Supply Management
- September 2013 cover
- Categories: Procurement and supply chain
- Frequency: Monthly
- First issue: 14 March 1996
- Company: Haymarket Media Group
- Country: United Kingdom
- Language: English
- Website: www.supplymanagement.com

= Supply Management (magazine) =

British magazine

Supply Management is the official magazine of the Chartered Institute of Purchasing & Supply (CIPS), published by Haymarket Media Group. The magazine is published monthly and features the latest news, view and analysis for procurement and supply chain professionals worldwide. The website provides daily news and opinion and exclusive content, in addition to access to more than 15,000 articles.

There is also a dedicated jobs website – jobs.supplymanagement.com – which features the latest vacancies in the UK and internationally.
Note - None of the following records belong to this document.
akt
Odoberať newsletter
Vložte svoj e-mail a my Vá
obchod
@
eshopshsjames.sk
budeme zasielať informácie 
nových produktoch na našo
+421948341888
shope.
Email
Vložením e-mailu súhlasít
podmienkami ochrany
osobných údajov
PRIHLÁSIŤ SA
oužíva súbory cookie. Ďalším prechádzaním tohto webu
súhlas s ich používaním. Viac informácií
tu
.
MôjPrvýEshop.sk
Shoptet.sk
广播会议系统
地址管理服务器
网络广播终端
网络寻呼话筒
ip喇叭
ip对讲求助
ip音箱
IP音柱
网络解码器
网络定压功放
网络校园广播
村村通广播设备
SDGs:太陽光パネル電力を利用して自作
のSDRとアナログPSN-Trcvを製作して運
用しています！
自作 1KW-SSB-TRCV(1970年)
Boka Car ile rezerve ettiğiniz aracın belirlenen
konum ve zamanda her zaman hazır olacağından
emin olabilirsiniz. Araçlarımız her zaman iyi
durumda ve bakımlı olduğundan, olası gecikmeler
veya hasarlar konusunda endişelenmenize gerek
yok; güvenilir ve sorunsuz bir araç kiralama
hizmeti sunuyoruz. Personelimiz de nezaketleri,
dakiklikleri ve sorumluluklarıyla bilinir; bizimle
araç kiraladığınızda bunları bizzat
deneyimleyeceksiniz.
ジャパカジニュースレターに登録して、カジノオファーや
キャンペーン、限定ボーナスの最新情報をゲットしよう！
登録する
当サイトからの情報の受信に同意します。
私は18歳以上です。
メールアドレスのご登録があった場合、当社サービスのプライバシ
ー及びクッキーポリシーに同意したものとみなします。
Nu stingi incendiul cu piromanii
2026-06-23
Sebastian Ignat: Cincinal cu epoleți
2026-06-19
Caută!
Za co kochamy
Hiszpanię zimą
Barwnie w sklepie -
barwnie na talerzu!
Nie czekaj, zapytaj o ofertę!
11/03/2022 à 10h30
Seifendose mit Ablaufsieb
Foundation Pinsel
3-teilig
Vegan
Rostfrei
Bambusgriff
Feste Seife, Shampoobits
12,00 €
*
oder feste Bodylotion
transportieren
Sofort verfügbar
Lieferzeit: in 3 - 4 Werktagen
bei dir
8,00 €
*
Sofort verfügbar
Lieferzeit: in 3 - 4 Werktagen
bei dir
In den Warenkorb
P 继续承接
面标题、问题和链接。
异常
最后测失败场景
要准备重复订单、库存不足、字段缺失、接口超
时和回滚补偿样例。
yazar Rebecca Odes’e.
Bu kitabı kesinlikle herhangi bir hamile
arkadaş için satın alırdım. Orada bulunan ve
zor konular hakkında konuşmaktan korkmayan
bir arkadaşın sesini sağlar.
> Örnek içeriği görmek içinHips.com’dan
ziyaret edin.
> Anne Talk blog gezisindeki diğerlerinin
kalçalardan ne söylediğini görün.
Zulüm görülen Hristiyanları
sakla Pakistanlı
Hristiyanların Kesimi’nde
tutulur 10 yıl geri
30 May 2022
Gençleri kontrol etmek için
Supply Management was relaunched in January 2016 with a campaign to end slavery in the supply chain.

==History==
The first issue of the magazine was published on 14 March 1996 and incorporated Purchasing and Supply Management and Procurement Weekly. Purchasing and Supply Management was itself preceded by The Purchasing Journal which ran between the 1950s and 1970s.

The magazine was redesigned in 2006, changing sizes from A4 to US Letter. The first issue of the new design was published on 21 September 2006.

In March 2011 the magazine switched from a fortnightly to a monthly publication. The November 2013 edition was the first to be sent also to CIPS members in Australasia.

In January 2016, Supply Management was re-launched under the ownership of Haymarket Media Group.

==Awards==
In 2008 Supply Management was named magazine of the year by MemCom.

The magazine also won Supplement of the Year at the Business Travel Journalism Awards in 2010.